I sometimes amaze myself with which the stamina I have in every waking day. I never wake and think of what can go wrong in the course of a day; I rise, put a few coals on the fire and face the seconds wrapped in the warmth of my Lord knowing each moment will be a day of gratefulness in living. I never allow fear to hold the reins of my life.
When I view my life, I see black and white, pages and pages of paper with words on them filling in my life story. When I glance out at the world, I see a stack of blank pages. People are blank papers with no story, no gratitude, no life worth writing save for but a few.
I realized something yesterday as we were shopping for our Thanksgiving Day meal; there were stacks of blank pages all blowing in the wind as if a high-powered fan blew them into existence. People not concerned for the person in front of them or behind them, they were more concerned with what was in the palm of their hand, a technological tool that steals their soul and leaves them empty.
I came home from the store to find the gratitude I woke with. I have food, delicious earth formed food right at my fingertips. I have love and hope for every waking day. I’m thriving putting words to paper and living each day to what I deem worthy of ME! While the technology of my life may sit in the backseat for the next seven months, I’ll be driving the healing home where it belongs, thriving in me! This Thanksgiving I will celebrate being alive and eternally grateful for the chance to CHANGE all that has gone wrong inside of me and to face any fear by throwing hot coffee in its face!
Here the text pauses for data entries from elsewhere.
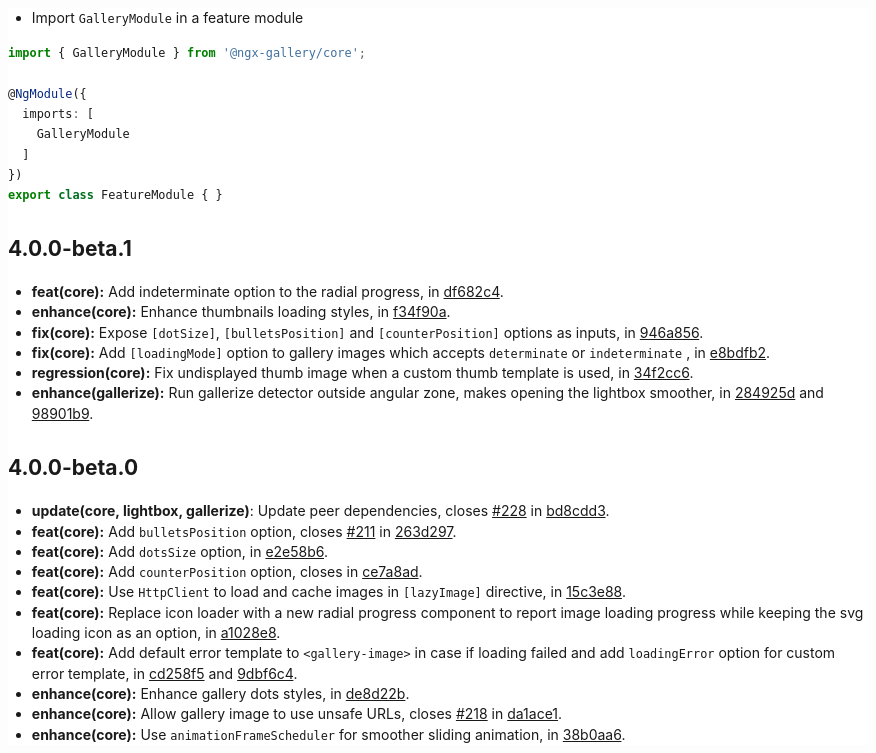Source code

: - Import `GalleryModule` in a feature module

```ts
import { GalleryModule } from '@ngx-gallery/core';

@NgModule({
  imports: [
    GalleryModule
  ]
})
export class FeatureModule { }
```


## 4.0.0-beta.1

- **feat(core):** Add indeterminate option to the radial progress, in [df682c4](https://github.com/MurhafSousli/ngx-gallery/pull/233/commits/df682c4353f3795dd3f45f53dfa488b428fdb99f).
- **enhance(core):** Enhance thumbnails loading styles, in [f34f90a](https://github.com/MurhafSousli/ngx-gallery/pull/233/commits/f34f90a542aa437fa12b996dc77f6b7dd9fd819c).
- **fix(core):** Expose `[dotSize]`, `[bulletsPosition]` and `[counterPosition]` options as inputs, in [946a856](https://github.com/MurhafSousli/ngx-gallery/pull/233/commits/946a85618acdc91692183f8f65765bbd137815cc).
- **fix(core):** Add `[loadingMode]` option to gallery images which accepts `determinate` or `indeterminate` , in [e8bdfb2](https://github.com/MurhafSousli/ngx-gallery/pull/233/commits/e8bdfb2a28d485e3d89290dda1edb595ae3efecf).
- **regression(core):** Fix undisplayed thumb image when a custom thumb template is used, in [34f2cc6](https://github.com/MurhafSousli/ngx-gallery/pull/233/commits/34f2cc6f7f5316a929a1efc2ceb6bde8d42d0551).
- **enhance(gallerize):** Run gallerize detector outside angular zone, makes opening the lightbox smoother, in [284925d](https://github.com/MurhafSousli/ngx-gallery/pull/233/commits/284925dd53a67e6a2a2d0b208a30623783db37bc) and [98901b9](https://github.com/MurhafSousli/ngx-gallery/pull/233/commits/98901b9136b4405a5d549fed08a36ec654279a26).

## 4.0.0-beta.0

- **update(core, lightbox, gallerize)**: Update peer dependencies, closes [#228](https://github.com/MurhafSousli/ngx-gallery/issues/228) in [bd8cdd3](https://github.com/MurhafSousli/ngx-gallery/pull/231/commits/bd8cdd302c55e285dc32a195e1d5f70b4312ac46).
- **feat(core):** Add `bulletsPosition` option, closes [#211](https://github.com/MurhafSousli/ngx-gallery/issues/211) in [263d297](https://github.com/MurhafSousli/ngx-gallery/pull/231/commits/263d297ccc27692fc9fd9702f775dcf2b753d5de).
- **feat(core):** Add `dotsSize` option, in [e2e58b6](https://github.com/MurhafSousli/ngx-gallery/pull/231/commits/e2e58b62e4eb3cbcf5dd6f17417830bfc956f7eb).
- **feat(core):** Add `counterPosition` option, closes in [ce7a8ad](https://github.com/MurhafSousli/ngx-gallery/pull/231/commits/ce7a8ad62816b3ba344a22e6e459cfdb06ad18ab).
- **feat(core):** Use `HttpClient` to load and cache images in `[lazyImage]` directive, in [15c3e88](https://github.com/MurhafSousli/ngx-gallery/pull/231/commits/15c3e88d89434eb4860eabf3959a08ce746298e7).
- **feat(core):** Replace icon loader with a new radial progress component to report image loading progress while keeping the svg loading icon as an option, in [a1028e8](https://github.com/MurhafSousli/ngx-gallery/pull/231/commits/a1028e84ae08d1e93c599f19aab32873d3dfea41).
- **feat(core):** Add default error template to `<gallery-image>` in case if loading failed and add `loadingError` option for custom error template, in [cd258f5](https://github.com/MurhafSousli/ngx-gallery/pull/231/commits/cd258f5481a01eb8065fbbc931505ca71c421cd5) and [9dbf6c4](https://github.com/MurhafSousli/ngx-gallery/pull/231/commits/9dbf6c43e78f91dbb8b2ccbe21f4575a255cd55a).
- **enhance(core):** Enhance gallery dots styles, in [de8d22b](https://github.com/MurhafSousli/ngx-gallery/pull/231/commits/de8d22bd6296d9c6a138152223ce6bffb91b6d63).
- **enhance(core):** Allow gallery image to use unsafe URLs, closes [#218](https://github.com/MurhafSousli/ngx-gallery/issues/218) in [da1ace1](https://github.com/MurhafSousli/ngx-gallery/commit/da1ace1bd18dca476110da06627afbaaf9ec6a21).
- **enhance(core):** Use `animationFrameScheduler` for smoother sliding animation, in [38b0aa6](https://github.com/MurhafSousli/ngx-gallery/pull/231/commits/38b0aa67fd1b73cd69e85daab3d2b1ec69da2696).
Take THAT!
Pss. 23:4-6 “Yea, though I walk through the valley of the shadow of death, I will fear no evil: for thou art with me; thy rod and thy staff they comfort me.
Thou preparest a table before me in the presence of mine enemies: thou anointest my head with oil; my cup runneth over.
Surely goodness and mercy shall follow me all the days of my life: and I will dwell in the house of the LORD for ever.”